Webb Faces Up to the U.S. Incarceration Machine, Seeks Re-thinking the War on Drugs
More than 1 in 100 adults in the United States are now behind bars. 1 in 31 are in prison, probation or parole. The U.S. with 5% of the world’s population now has 25% of the world’s prisoners. Incarceration of drug offenders has risen 1,200% since 1980 from 41,000 to 500,000. The appetite of the American prison machine is voracious. Each year 7 million Americans are jailed and approximately 700,000 go on to serve prison sentences. When a racial prism is added to these numbers the stark reality of racial unfairness is impossible to deny. And now women and girls are the fastest growing group of prisoners.
Senator Jim Webb of Virginia looks at these numbers and in a speech on the Senate floor wondered out loud: “Either we have the most evil people on Earth living in the United States, or we are doing something dramatically wrong.” He has introduced a bill, which already has 19 co-sponsors including Republicans and Democrats (including the top three Republicans on the Judiciary Committee), that will answer that question. It sets up a national commission, the National Criminal Justice Commission, which will look at ways to reduce the prison population including rethinking drug policy. The chairman will be appointed by President Barack Obama who reportedly has called Webb twice to commend this effort.

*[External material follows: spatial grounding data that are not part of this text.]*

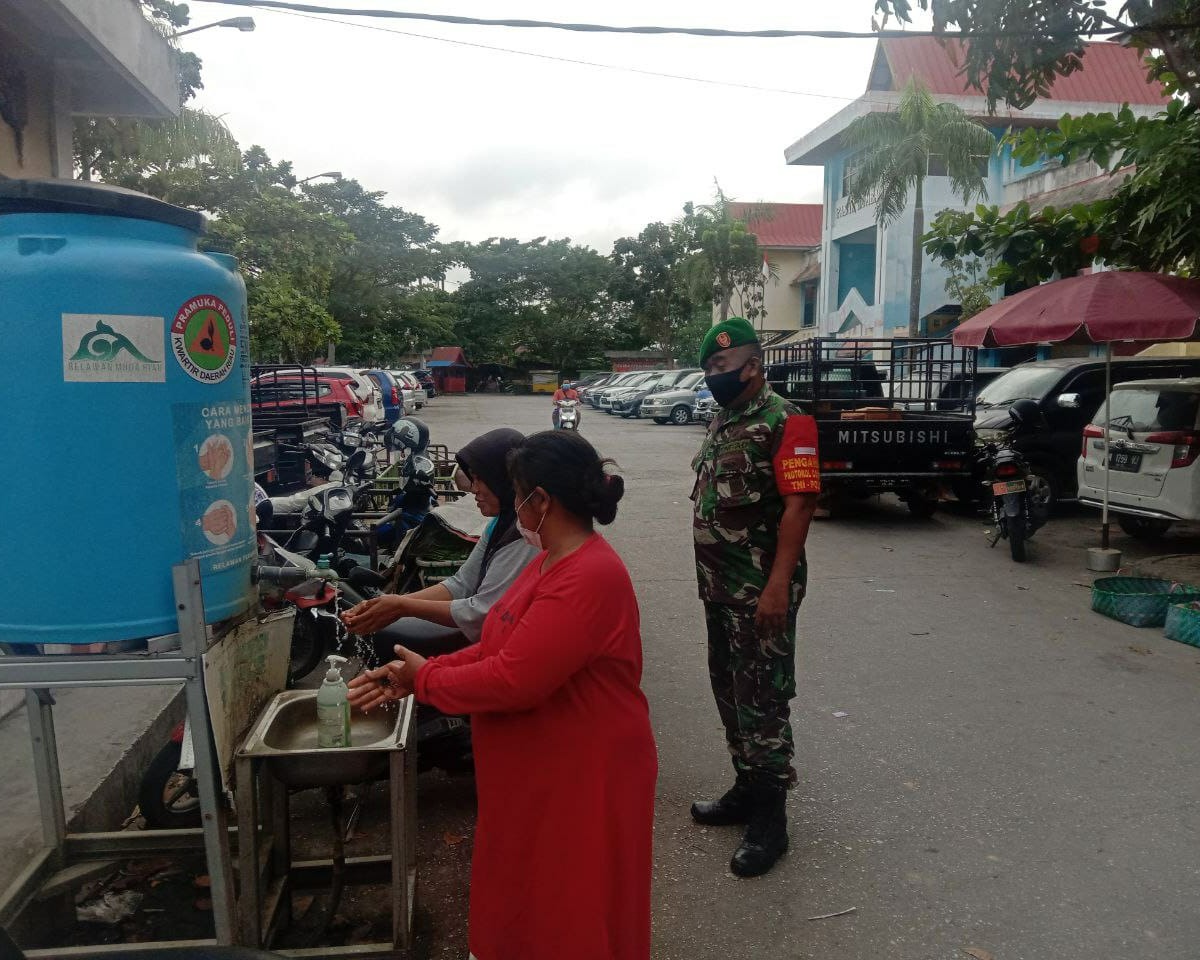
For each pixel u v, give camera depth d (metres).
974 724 4.46
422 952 2.73
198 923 2.86
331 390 14.72
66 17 4.28
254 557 2.39
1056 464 9.67
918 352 10.61
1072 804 3.66
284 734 2.59
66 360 1.95
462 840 3.43
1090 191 16.42
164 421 2.06
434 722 3.56
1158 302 6.55
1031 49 6.52
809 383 10.41
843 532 9.45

When Webb ran for the U.S. senate he raised the need for criminal justice reform during the campaign. Many told him it was a third rail of politics that would make his already improbable election impossible. But, Webb surprised the country and turned red state Virginia blue. At a meeting this week in Washington, DC attended by 70 advocates for criminal justice and drug policy reform his staff told us that this issue is a “passion for Senator Webb” that is of “deep importance” and that he has been concerned about “for decades.” Webb’s goal, they told us, was to see this bill “enacted this year.”